• [Data]:
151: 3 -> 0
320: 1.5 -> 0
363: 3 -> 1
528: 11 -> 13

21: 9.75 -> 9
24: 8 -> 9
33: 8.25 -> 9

* * *

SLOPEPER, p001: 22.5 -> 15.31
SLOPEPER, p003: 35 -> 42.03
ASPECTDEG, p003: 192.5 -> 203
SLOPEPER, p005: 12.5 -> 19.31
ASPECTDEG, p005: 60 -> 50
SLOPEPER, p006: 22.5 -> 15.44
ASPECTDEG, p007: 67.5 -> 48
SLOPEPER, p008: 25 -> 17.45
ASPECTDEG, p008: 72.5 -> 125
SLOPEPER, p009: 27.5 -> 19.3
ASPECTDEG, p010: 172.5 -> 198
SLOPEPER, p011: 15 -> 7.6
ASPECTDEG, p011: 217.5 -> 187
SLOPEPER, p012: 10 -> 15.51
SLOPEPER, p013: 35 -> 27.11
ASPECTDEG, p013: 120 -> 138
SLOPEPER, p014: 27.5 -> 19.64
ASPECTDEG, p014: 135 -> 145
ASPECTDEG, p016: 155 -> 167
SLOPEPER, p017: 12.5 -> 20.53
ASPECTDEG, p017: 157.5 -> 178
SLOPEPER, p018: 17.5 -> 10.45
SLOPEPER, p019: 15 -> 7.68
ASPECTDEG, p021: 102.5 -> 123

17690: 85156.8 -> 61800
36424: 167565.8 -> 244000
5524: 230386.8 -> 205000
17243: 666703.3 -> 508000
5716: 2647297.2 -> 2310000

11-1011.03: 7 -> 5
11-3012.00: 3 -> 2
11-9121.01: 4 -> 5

• [Task description]: With the first line being the one containing "SLOPEPER, p008: 25 -> 17.45" and the last line the one containing "SLOPEPER, p017: 12.5 -> 20.53", transcribe exactly the lines above that fall in that range.

• [Answer section]:
SLOPEPER, p008: 25 -> 17.45
ASPECTDEG, p008: 72.5 -> 125
SLOPEPER, p009: 27.5 -> 19.3
ASPECTDEG, p010: 172.5 -> 198
SLOPEPER, p011: 15 -> 7.6
ASPECTDEG, p011: 217.5 -> 187
SLOPEPER, p012: 10 -> 15.51
SLOPEPER, p013: 35 -> 27.11
ASPECTDEG, p013: 120 -> 138
SLOPEPER, p014: 27.5 -> 19.64
ASPECTDEG, p014: 135 -> 145
ASPECTDEG, p016: 155 -> 167
SLOPEPER, p017: 12.5 -> 20.53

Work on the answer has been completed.